Math and science was a strong point of mine and I was really lucky to have parents, especially my dad, who supported me and cultivated it. I regret not going into it as a career because I'm struggling in a soft field- the non-profit arts.

sarah dixon said...

Jana,
The "mormom Church" actually stresses that it is important for girls as well as boys to get a good education.They just want us to have great family units whatever that may be.
Rockelle

amelia said...

sarah/rockelle:

the "mormon church" has a horrible track record of saying one thing with their words and meaning something altogether different as evidenced by their structure, their leadership choices, their culture, and their rather coercive identity formation programs. you might not call young women's and personal progress "identity formation programs" and you may not think they're coercive, but from where i sit (a 35-year-old active mormon woman who completed her personal progress with flying colors and graduated seminary with perfect attendance), that's what they are. i more than once have heard the line that women should get their education so that they can step up and provide if something happens to their husband. i have often heard that women should pursue educational and career goals that lend themselves to being primary caregivers rather than breadwinners; this advice frequently includes designating the kinds of "soft career" choices jana references--teaching, childcare, nursing, etc. (please note, i am not at all denigrating those professions; they are difficult and challenging and demanding and i am incredibly grateful for those who step up and pursue those careers; that, however, does not change the fact that they are traditionally "female" career choices.)

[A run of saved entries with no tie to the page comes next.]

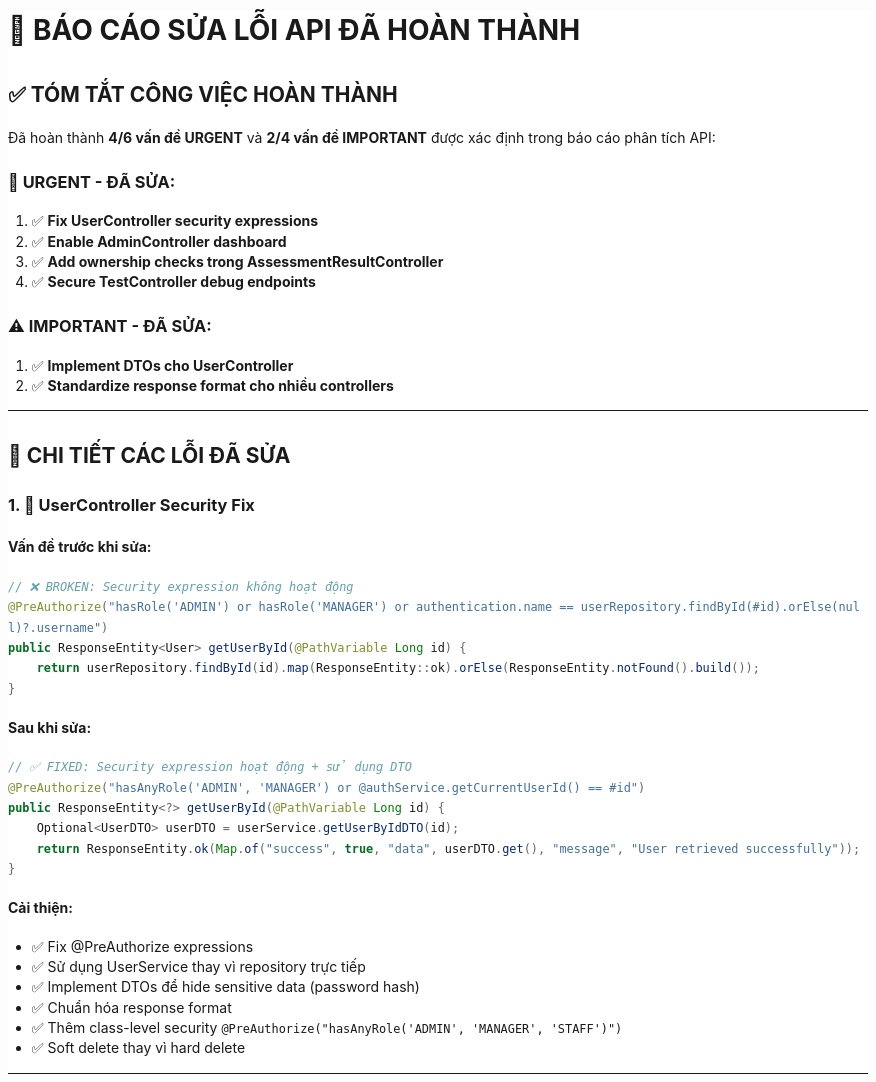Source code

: # 🔧 BÁO CÁO SỬA LỖI API ĐÃ HOÀN THÀNH

## ✅ **TÓM TẮT CÔNG VIỆC HOÀN THÀNH**

Đã hoàn thành **4/6 vấn đề URGENT** và **2/4 vấn đề IMPORTANT** được xác định trong báo cáo phân tích API:

### 🚨 **URGENT - ĐÃ SỬA:**
1. ✅ **Fix UserController security expressions** 
2. ✅ **Enable AdminController dashboard**  
3. ✅ **Add ownership checks trong AssessmentResultController**
4. ✅ **Secure TestController debug endpoints**

### ⚠️ **IMPORTANT - ĐÃ SỬA:**
1. ✅ **Implement DTOs cho UserController**
2. ✅ **Standardize response format cho nhiều controllers**

---

## 📝 **CHI TIẾT CÁC LỖI ĐÃ SỬA**

### 1. 🔐 **UserController Security Fix**

#### **Vấn đề trước khi sửa:**
```java
// ❌ BROKEN: Security expression không hoạt động
@PreAuthorize("hasRole('ADMIN') or hasRole('MANAGER') or authentication.name == userRepository.findById(#id).orElse(null)?.username")
public ResponseEntity<User> getUserById(@PathVariable Long id) {
    return userRepository.findById(id).map(ResponseEntity::ok).orElse(ResponseEntity.notFound().build());
}
```

#### **Sau khi sửa:**
```java
// ✅ FIXED: Security expression hoạt động + sử dụng DTO
@PreAuthorize("hasAnyRole('ADMIN', 'MANAGER') or @authService.getCurrentUserId() == #id")
public ResponseEntity<?> getUserById(@PathVariable Long id) {
    Optional<UserDTO> userDTO = userService.getUserByIdDTO(id);
    return ResponseEntity.ok(Map.of("success", true, "data", userDTO.get(), "message", "User retrieved successfully"));
}
```

#### **Cải thiện:**
- ✅ Fix @PreAuthorize expressions
- ✅ Sử dụng UserService thay vì repository trực tiếp
- ✅ Implement DTOs để hide sensitive data (password hash)
- ✅ Chuẩn hóa response format
- ✅ Thêm class-level security `@PreAuthorize("hasAnyRole('ADMIN', 'MANAGER', 'STAFF')")`
- ✅ Soft delete thay vì hard delete

---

not only is this kind of advice given by the flawed members of wards (something that mormons so often try to pass off as being a mis-representation of the church's real stance which is oh-so-much more enlightened), it has been enshrined institutionally at general conferences, in the ensign, in young women's program manuals, in lesson manuals for both YW and RS, in approaches to girls' camp (really? stupid skits? really? a mile hike qualifying as a "wilderness survival experience"? uh huh; such things would never fly at a scout camp. not saying i like the scout program; just pointing out the wild discrepancies between the youth programs available for boys and girls), etc. and then there's the ridiculous auxiliary programs like enrichment night. enrichment. which usually translates to more "soft," feminine pursuits. book clubs. sewing. scrapbooking. cooking. blah blah blah. even when they have an "enrichment" night when they try to teach a real skill (changing a tire, home accounting, etc.) it's usually a compensation for the way in which the church and its culture and it's brilliantly enlightened leaders screwed up women in the first place.

so yeah. every once in a while a church leader throws women a bone about how they should pursue an education. but that doesn't compensate for hundreds of thousands of words and countless hours of "instruction" that attempt to manipulate women into being women (and that's not even touching on the fact that the church tries to say that gender is eternal, which implies that we don't need to be taught how to be women, while actively pursuing a course of "instructing" women how to be women. i call bullshit.

/rant

(sorry for the threadjack rant, jana. it's probably fairly obvious how i feel about this issue...)

C. L. Hanson said...

That's cool that your early experiences haven't kept you from tech forever. :D

Hellmut said...

I would say that the LDS Church pays lip service to the education of girls.

In fact, there have been statements by prophets, seers and revelators during my life time that women who pursue a rigorous education, just in case they have to provide for themselves, may have created a self-fulfilling prophesy and are themselves to blame when their husbands abandon them.

Of course, Mormons will not admit that in an open forum but inside Mormon chapels it is pretty well understood that female careers are a bad thing.

To really understand what Mormonism is, we need to look at how Mormons speak to each other, not the statements destined for PR purposes.